Pour le surplus, il est prévu un régime des biens des cohabitants et la possibilité de régler par convention les modalités de la cohabitation légale, pour autant que cette convention ne contienne aucune clause contraire à l'article 1477 du Code civil, à l'ordre public, aux bonnes moeurs ou aux règles relatives à l'autorité parentale, à la tutelle et aux règles déterminant l'ordre légal de la succession. Cette convention est passée en la forme authentique devant notaire, et fait l'objet d'une mention au registre de la population (article 1478 du Code civil).

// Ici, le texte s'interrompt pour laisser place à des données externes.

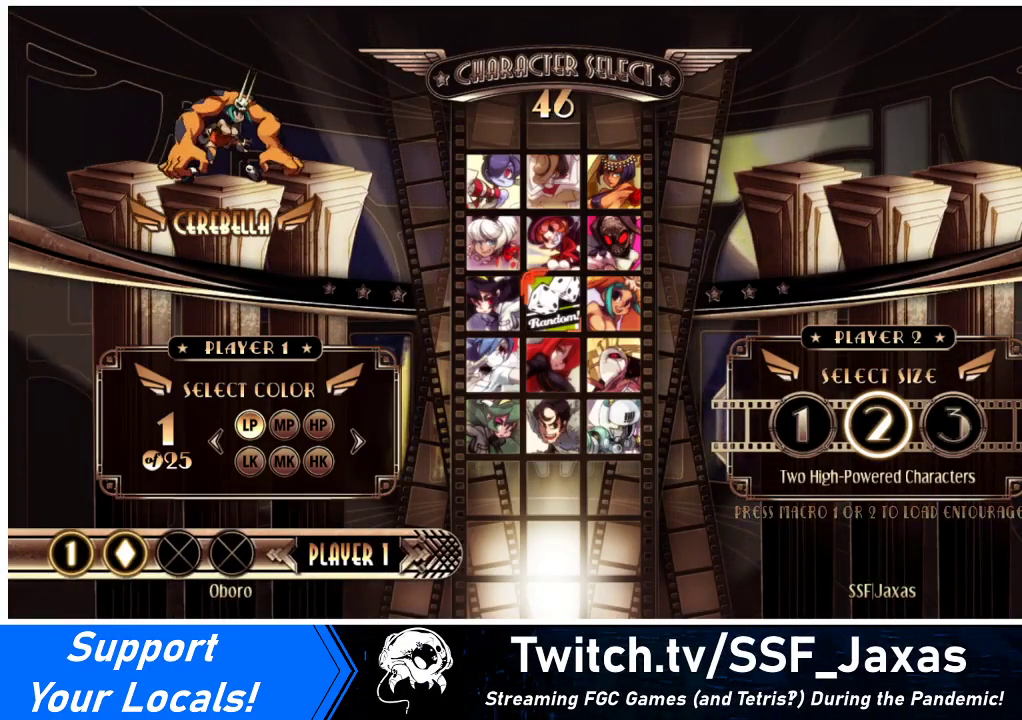
{"buttons": [], "events": []}
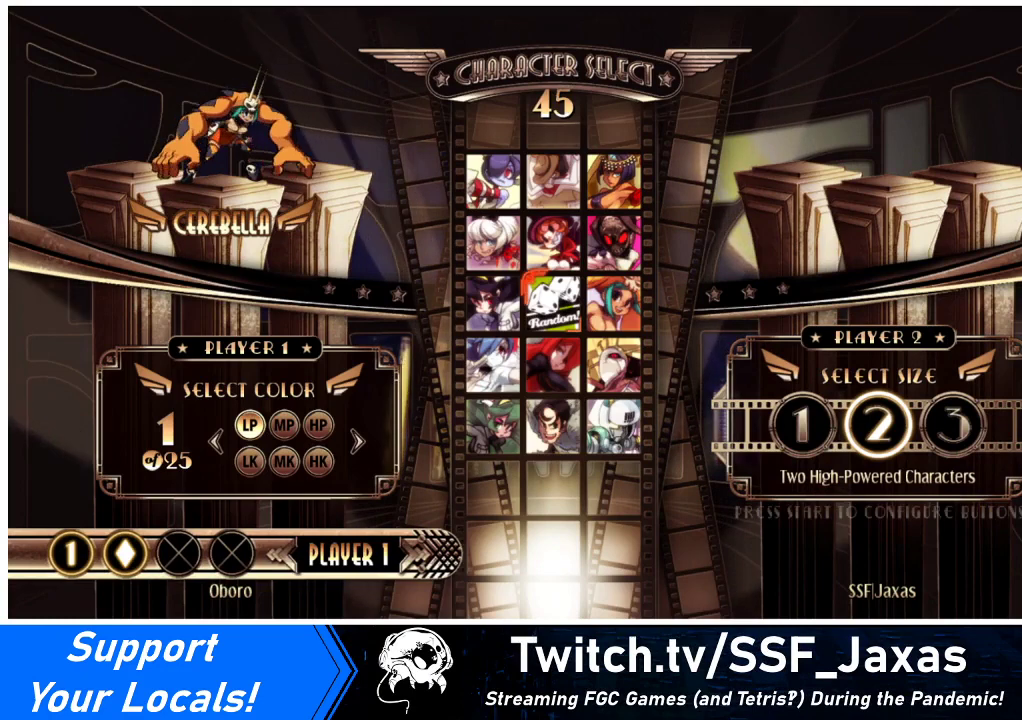
{"buttons": [], "events": []}
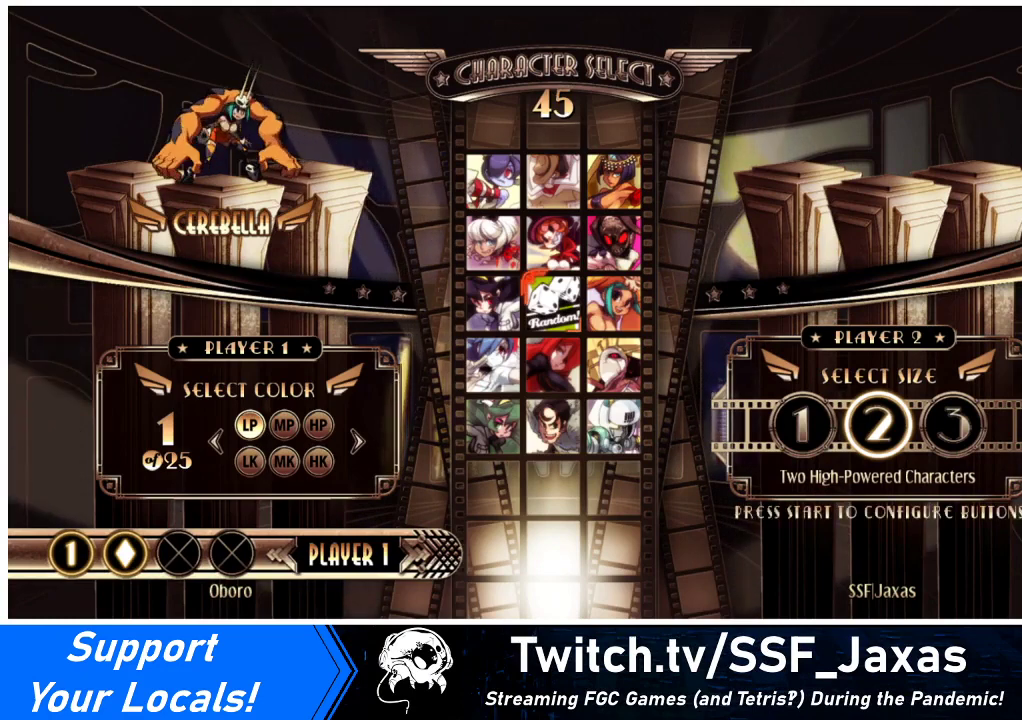
{"buttons": [], "events": [[300, "L2", "down"], [400, "L2", "up"]]}
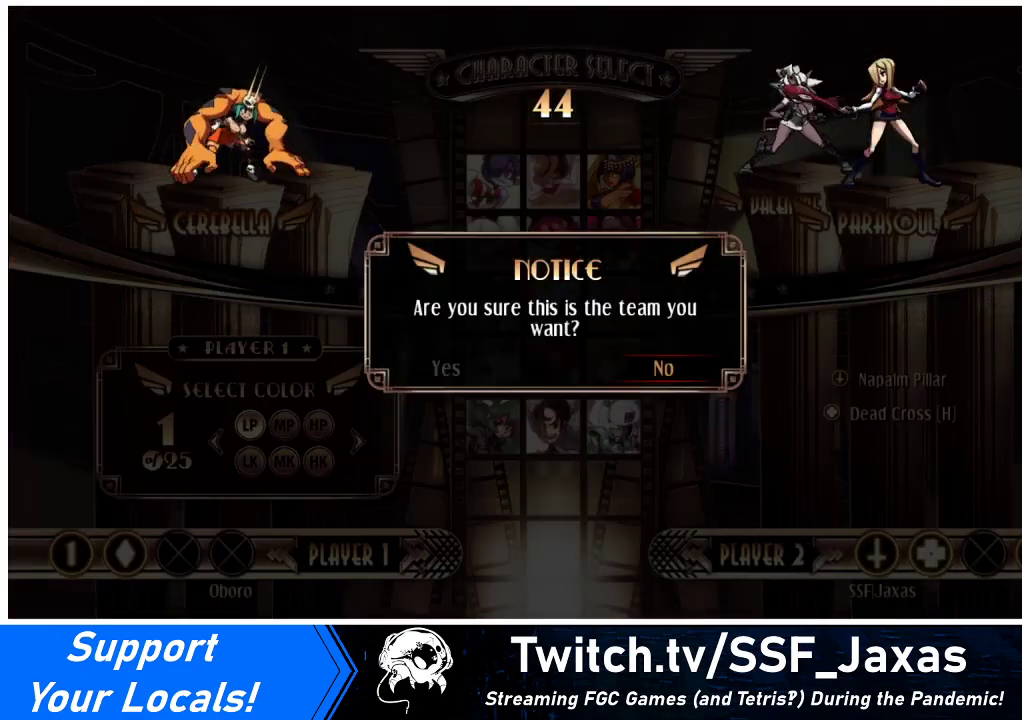
{"buttons": [], "events": []}
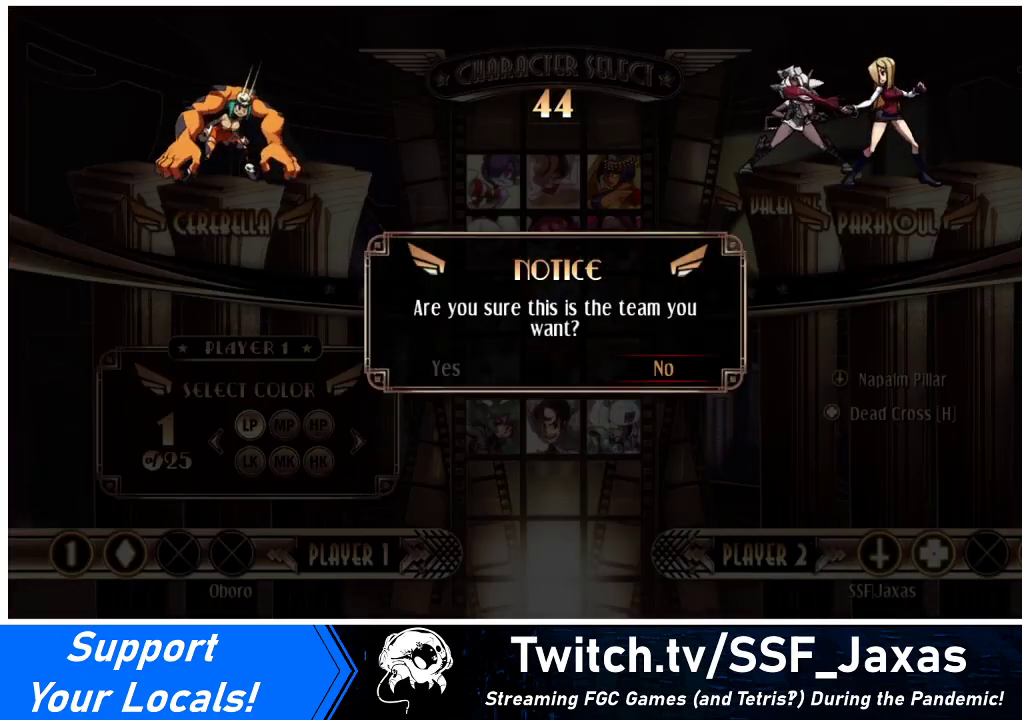
{"buttons": [], "events": []}
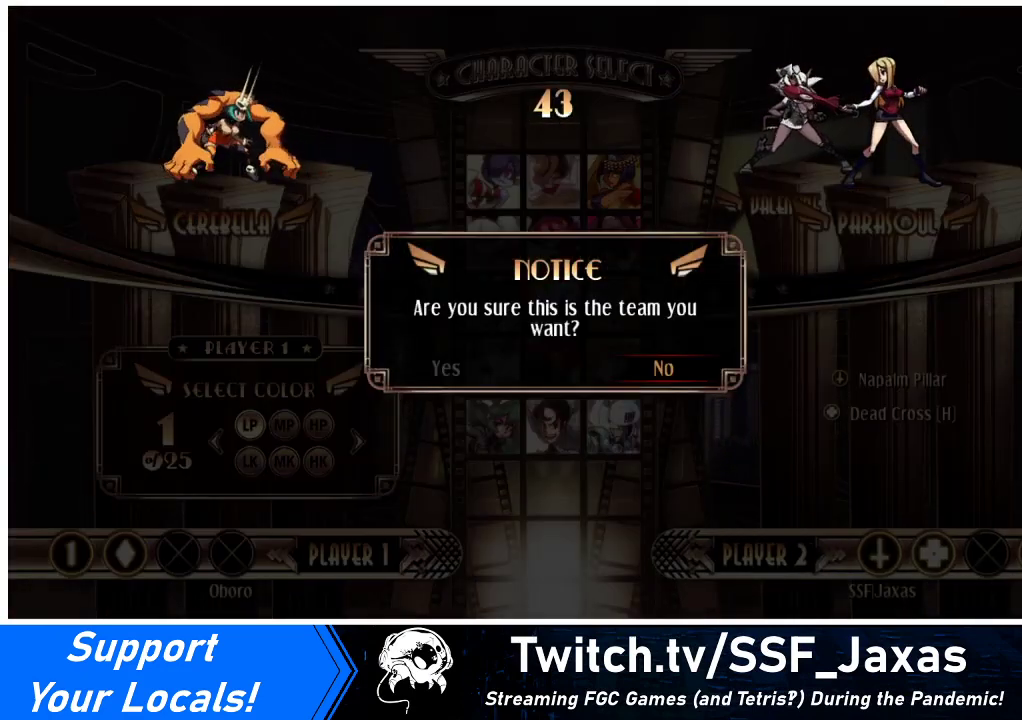
{"buttons": [], "events": []}
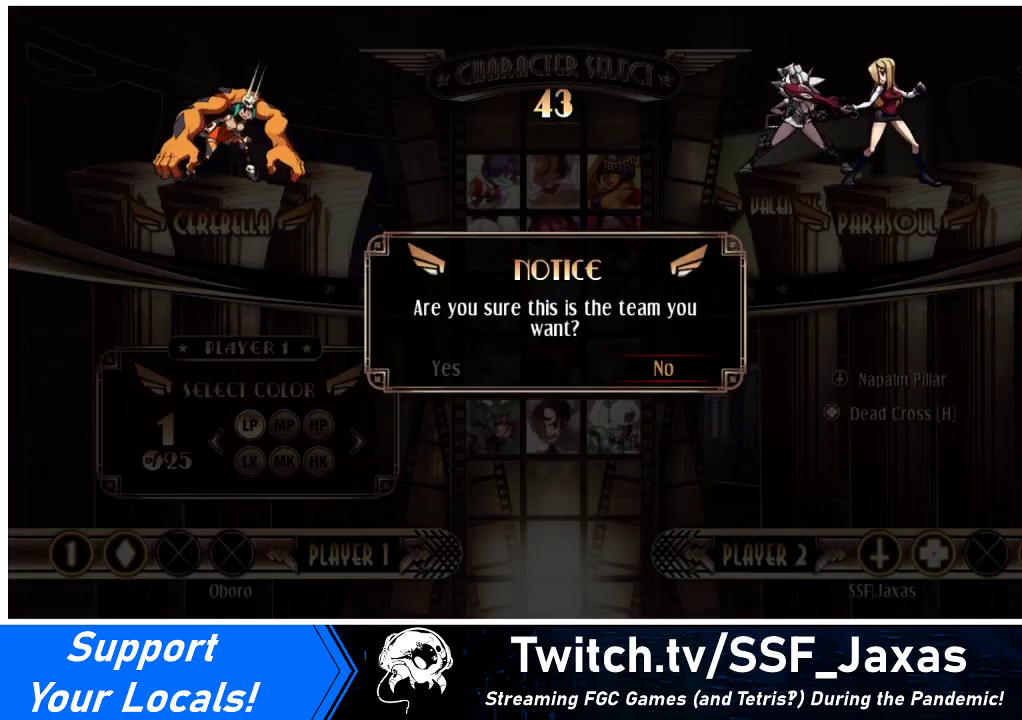
{"buttons": [], "events": []}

B.4.3. Il résulte de ce qui précède que les dispositions du Code civil applicables aux cohabitants légaux créent une protection patrimoniale limitée qui s'inspire partiellement de dispositions applicables aux époux.
B.5. Il ressort des travaux préparatoires cités en B.2.2 que si le législateur a voulu donner un effet à la cohabitation légale sur le plan de la succession, il n'a pas entendu mettre sur le même pied les effets successoraux du mariage et du contrat de cohabitation légale afin de permettre à chacun de choisir librement et comme il l'entend la manière d'organiser sa vie familiale mais également parce que ces deux formes de vie produisent des effets juridiques différents.
A cet égard, il n'est pas sans justification raisonnable de limiter l'usufruit du cohabitant légal survivant aux meubles qui garnissent la résidence commune dès lors que le législateur entendait répondre à un besoin social en évitant des situations pénibles telles que l'expulsion du cohabitant de cette résidence par les héritiers du cohabitant prédécédé. Il n'est pas porté atteinte de manière disproportionnée aux droits des personnes concernées dès lors que la protection juridique qui leur est offerte constitue la conséquence du choix qu'elles opèrent pour l'une ou l'autre forme de vie commune.
B.6. La question préjudicielle appelle une réponse négative.
Par ces motifs, la Cour dit pour droit : L'article 745octies, § 1er, alinéa 1er, du Code civil ne viole pas les articles 10 et 11 de la Constitution.
Ainsi prononcé en langue française et en langue néerlandaise, conformément à l'article 65 de la loi spéciale du 6 janvier 1989 sur la Cour constitutionnelle, à l'audience publique du 7 novembre 2013.